Liputan6.com, Jakarta - Google berhasil meraih kemenangan penting dalam kasus antitrust bersejarah yang dianggap sebagai ancaman langsung terhadap model bisnis intinya.
Dalam putusan terbaru, seorang hakim federal memutuskan bahwa Google tidak akan dipaksa untuk menjual dua aset pentingnya, yaitu peramban Chrome dan sistem operasi Android.
Google berhasil lolos dari hukuman paling berat yang dikhawatirkan, yaitu dipaksa memisahkan bisnisnya. Namun, keputusan ini tidak sepenuhnya membebaskan Google dari kewajiban.
Mengutip CNN, Rabu (3/9/2025), Google tetap harus memberikan data pencarian tertentu kepada kompetitor yang memenuhi syarat untuk mendorong persaingan.
Perusahaan juga dilarang membuat kontrak eksklusif terkait distribusi layanan seperti Chrome, Google Search, Google Assistant, dan aplikasi Gemini.
"Google tidak akan diminta untuk mendivestasikan Chrome; pengadilan juga tidak akan menyertakan divestasi kontinjensi sistem operasi Android dalam putusan akhir," tulis hakim dalam putusannya.
Keputusan Pengadilan dan Dampaknya
Meskipun Google lolos dari divestasi, keputusan pengadilan ini tetap memberikan dampak signifikan buat perusahaan.
Selama ini kontrak-kontrak eksklusif dengan mitra menjadi sumber pendapatan besar bagi Google dan memberi akses luas ke layanannya.
Meski begitu, Google sempat mengusulkan untuk menghentikan kontrak tersebut sebagai solusi. Hakim Pengadilan Distrik AS, Amit Mehta, menyatakan menerima sebagian dari usulan Google itu dalam putusannya.
Dalam sebuah pernyataan, mereka menilai putusan ini "mengakui perlunya solusi yang akan membuka pasar untuk layanan pencarian umum."
Selain itu, keputusan ini juga dimaksudkan untuk mencegah Google mengulang strategi yang sama pada produk kecerdasan buatan generatif.
Dengan begitu, pengadilan ingin memastikan kompetisi berlangsung lebih adil di era teknologi baru.
Era Baru AI dan Kekhawatiran Privasi
Google menilai putusan hakim mencerminkan perubahan besar yang sedang terjadi di industri teknologi, khususnya dengan hadirnya kecerdasan buatan.

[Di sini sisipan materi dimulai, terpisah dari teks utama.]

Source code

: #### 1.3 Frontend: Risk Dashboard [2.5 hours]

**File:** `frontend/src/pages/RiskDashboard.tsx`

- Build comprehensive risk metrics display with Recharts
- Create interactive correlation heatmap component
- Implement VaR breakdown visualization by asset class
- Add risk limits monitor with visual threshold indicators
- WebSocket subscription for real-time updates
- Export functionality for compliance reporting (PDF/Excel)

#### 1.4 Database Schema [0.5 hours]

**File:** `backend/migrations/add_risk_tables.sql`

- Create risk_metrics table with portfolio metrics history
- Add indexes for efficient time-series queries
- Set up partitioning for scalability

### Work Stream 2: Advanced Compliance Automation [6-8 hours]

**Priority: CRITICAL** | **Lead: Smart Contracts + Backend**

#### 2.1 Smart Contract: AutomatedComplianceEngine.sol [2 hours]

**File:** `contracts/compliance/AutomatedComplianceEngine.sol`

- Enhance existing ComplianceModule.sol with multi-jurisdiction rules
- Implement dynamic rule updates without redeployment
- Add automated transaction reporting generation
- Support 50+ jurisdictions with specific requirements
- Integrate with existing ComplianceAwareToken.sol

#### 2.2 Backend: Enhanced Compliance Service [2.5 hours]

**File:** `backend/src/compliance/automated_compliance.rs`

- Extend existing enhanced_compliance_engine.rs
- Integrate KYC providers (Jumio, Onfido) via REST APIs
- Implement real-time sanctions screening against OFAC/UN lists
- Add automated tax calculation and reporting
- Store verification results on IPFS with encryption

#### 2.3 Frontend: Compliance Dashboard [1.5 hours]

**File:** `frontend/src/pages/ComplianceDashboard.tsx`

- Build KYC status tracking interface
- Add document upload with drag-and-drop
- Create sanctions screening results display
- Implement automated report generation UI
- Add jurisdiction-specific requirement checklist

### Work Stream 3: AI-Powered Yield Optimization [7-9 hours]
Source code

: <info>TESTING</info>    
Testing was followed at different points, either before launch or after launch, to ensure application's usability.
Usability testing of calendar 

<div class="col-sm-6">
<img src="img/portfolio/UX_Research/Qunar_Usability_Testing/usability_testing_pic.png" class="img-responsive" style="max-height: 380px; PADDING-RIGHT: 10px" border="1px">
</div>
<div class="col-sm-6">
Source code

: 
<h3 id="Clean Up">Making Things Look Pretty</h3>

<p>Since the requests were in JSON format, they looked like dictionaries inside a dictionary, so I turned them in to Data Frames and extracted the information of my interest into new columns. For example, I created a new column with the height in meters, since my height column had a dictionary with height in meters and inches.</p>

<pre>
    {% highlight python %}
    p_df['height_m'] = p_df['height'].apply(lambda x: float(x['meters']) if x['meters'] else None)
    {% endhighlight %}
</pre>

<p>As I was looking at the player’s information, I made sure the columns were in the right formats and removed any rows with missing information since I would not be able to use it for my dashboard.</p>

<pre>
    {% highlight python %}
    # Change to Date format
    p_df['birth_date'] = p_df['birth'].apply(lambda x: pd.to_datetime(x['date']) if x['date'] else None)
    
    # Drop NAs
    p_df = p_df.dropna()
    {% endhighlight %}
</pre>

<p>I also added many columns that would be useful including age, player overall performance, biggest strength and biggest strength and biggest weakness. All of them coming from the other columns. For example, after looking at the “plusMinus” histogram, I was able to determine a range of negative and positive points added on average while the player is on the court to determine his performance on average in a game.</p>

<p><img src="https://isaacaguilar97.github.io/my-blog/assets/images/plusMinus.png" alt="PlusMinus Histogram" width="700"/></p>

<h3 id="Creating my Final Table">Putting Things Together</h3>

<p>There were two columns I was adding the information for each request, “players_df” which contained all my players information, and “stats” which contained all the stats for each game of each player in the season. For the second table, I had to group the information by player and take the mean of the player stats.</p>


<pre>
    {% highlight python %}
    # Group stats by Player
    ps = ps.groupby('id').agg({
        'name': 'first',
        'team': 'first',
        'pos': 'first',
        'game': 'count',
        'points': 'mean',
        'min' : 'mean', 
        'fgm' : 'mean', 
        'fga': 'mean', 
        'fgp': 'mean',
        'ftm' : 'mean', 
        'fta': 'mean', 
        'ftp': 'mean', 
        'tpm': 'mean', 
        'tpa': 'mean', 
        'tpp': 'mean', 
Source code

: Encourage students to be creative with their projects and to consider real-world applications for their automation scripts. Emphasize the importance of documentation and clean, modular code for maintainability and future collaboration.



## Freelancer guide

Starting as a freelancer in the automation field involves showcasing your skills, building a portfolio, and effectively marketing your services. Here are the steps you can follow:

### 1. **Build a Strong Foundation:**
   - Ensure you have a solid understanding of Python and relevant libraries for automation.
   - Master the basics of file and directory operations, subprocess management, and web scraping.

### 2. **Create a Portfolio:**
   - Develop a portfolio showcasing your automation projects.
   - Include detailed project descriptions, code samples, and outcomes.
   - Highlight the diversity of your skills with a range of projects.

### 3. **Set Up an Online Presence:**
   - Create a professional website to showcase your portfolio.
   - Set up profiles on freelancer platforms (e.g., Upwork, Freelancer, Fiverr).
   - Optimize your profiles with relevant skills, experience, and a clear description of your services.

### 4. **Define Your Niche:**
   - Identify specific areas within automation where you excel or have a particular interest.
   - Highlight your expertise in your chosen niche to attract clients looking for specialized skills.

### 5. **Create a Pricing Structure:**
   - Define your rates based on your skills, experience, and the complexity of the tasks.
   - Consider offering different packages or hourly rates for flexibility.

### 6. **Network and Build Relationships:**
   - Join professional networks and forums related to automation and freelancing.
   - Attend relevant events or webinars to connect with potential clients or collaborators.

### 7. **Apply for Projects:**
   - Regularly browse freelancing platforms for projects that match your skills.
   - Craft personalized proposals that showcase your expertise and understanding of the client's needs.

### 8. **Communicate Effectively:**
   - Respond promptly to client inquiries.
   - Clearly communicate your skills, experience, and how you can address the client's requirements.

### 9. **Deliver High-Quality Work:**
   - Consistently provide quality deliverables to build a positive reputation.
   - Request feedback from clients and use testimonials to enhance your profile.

Menurut perusahaan, AI kini membuka lebih banyak cara bagi masyarakat untuk menemukan informasi dibanding sebelumnya.
Meski begitu, Google juga menegaskan adanya sisi lain yang mengkhawatirkan. Aturan baru pengadilan mewajibkan mereka berbagi data pencarian dengan pesaing, dan hal ini menimbulkan pertanyaan serius mengenai keamanan serta privasi pengguna.
“Pengadilan telah membatasi cara kami mendistribusikan layanan Google, dan akan mewajibkan kami untuk berbagi data pencarian dengan pesaing. Kami memiliki kekhawatiran tentang bagaimana persyaratan ini akan mempengaruhi pengguna dan privasi mereka, dan kami sedang meninjau keputusan ini dengan cermat,” kata perusahaan tersebut.
Kemenangan untuk Google dan Mitra Lain?
Menurut analis Wedbush Securities, Dan Ives, putusan ini adalah kemenangan bagi Google dan Apple.
Meskipun secara teori Google dilarang membuat kesepakatan eksklusif, keputusan ini justru membuka jalan bagi Apple untuk melanjutkan kemitraannya dengan Google.
Robert Siegel, dosen manajemen di Stanford School of Business, menilai secara keseluruhan keputusan ini adalah kemenangan bagi Google.
Namun, larangan tersebut membuat Google harus bekerja lebih keras untuk menarik konsumen, terutama di tengah persaingan ketat dari para rival seperti OpenAI dan Perplexity.
Ke depan, persaingan di dunia teknologi akan sangat ditentukan oleh "siapa yang memberikan solusi terbaik untuk cara orang berinteraksi dengan teknologi dan AI."